● Problem details: Quote every line below verbatim, preserving each character and the line order.

● Record extracts:
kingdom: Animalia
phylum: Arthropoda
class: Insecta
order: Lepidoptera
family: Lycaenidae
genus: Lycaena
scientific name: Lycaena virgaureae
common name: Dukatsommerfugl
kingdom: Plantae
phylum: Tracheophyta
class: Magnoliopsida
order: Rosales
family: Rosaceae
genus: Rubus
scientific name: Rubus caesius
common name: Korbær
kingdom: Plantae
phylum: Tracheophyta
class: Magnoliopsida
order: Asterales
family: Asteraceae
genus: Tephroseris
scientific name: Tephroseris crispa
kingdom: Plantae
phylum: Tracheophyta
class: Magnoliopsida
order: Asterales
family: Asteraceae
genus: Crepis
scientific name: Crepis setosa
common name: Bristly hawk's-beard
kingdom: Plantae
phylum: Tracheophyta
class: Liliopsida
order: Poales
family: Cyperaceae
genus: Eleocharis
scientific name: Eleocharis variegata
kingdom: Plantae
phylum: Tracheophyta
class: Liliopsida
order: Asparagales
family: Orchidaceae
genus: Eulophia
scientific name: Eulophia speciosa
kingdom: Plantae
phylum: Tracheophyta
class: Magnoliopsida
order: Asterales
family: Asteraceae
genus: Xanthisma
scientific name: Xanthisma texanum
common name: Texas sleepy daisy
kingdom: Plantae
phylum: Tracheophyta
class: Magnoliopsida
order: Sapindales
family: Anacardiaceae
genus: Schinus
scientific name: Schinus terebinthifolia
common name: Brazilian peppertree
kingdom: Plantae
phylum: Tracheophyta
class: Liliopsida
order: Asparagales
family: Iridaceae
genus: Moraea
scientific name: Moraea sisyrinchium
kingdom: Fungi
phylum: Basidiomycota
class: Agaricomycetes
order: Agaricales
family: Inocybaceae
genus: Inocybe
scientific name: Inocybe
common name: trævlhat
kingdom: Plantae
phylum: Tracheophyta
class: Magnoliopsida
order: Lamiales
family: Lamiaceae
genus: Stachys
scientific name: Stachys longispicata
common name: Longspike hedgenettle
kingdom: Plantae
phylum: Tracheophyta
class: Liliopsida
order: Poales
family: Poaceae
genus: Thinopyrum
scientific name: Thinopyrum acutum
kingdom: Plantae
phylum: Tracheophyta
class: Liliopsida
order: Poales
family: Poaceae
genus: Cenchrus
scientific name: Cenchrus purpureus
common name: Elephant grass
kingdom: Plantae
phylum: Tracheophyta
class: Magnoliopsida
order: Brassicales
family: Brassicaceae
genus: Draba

● Reply to the exercise:
kingdom: Animalia
phylum: Arthropoda
class: Insecta
order: Lepidoptera
family: Lycaenidae
genus: Lycaena
scientific name: Lycaena virgaureae
common name: Dukatsommerfugl
kingdom: Plantae
phylum: Tracheophyta
class: Magnoliopsida
order: Rosales
family: Rosaceae
genus: Rubus
scientific name: Rubus caesius
common name: Korbær
kingdom: Plantae
phylum: Tracheophyta
class: Magnoliopsida
order: Asterales
family: Asteraceae
genus: Tephroseris
scientific name: Tephroseris crispa
kingdom: Plantae
phylum: Tracheophyta
class: Magnoliopsida
order: Asterales
family: Asteraceae
genus: Crepis
scientific name: Crepis setosa
common name: Bristly hawk's-beard
kingdom: Plantae
phylum: Tracheophyta
class: Liliopsida
order: Poales
family: Cyperaceae
genus: Eleocharis
scientific name: Eleocharis variegata
kingdom: Plantae
phylum: Tracheophyta
class: Liliopsida
order: Asparagales
family: Orchidaceae
genus: Eulophia
scientific name: Eulophia speciosa
kingdom: Plantae
phylum: Tracheophyta
class: Magnoliopsida
order: Asterales
family: Asteraceae
genus: Xanthisma
scientific name: Xanthisma texanum
common name: Texas sleepy daisy
kingdom: Plantae
phylum: Tracheophyta
class: Magnoliopsida
order: Sapindales
family: Anacardiaceae
genus: Schinus
scientific name: Schinus terebinthifolia
common name: Brazilian peppertree
kingdom: Plantae
phylum: Tracheophyta
class: Liliopsida
order: Asparagales
family: Iridaceae
genus: Moraea
scientific name: Moraea sisyrinchium
kingdom: Fungi
phylum: Basidiomycota
class: Agaricomycetes
order: Agaricales
family: Inocybaceae
genus: Inocybe
scientific name: Inocybe
common name: trævlhat
kingdom: Plantae
phylum: Tracheophyta
class: Magnoliopsida
order: Lamiales
family: Lamiaceae
genus: Stachys
scientific name: Stachys longispicata
common name: Longspike hedgenettle
kingdom: Plantae
phylum: Tracheophyta
class: Liliopsida
order: Poales
family: Poaceae
genus: Thinopyrum
scientific name: Thinopyrum acutum
kingdom: Plantae
phylum: Tracheophyta
class: Liliopsida
order: Poales
family: Poaceae
genus: Cenchrus
scientific name: Cenchrus purpureus
common name: Elephant grass
kingdom: Plantae
phylum: Tracheophyta
class: Magnoliopsida
order: Brassicales
family: Brassicaceae
genus: Draba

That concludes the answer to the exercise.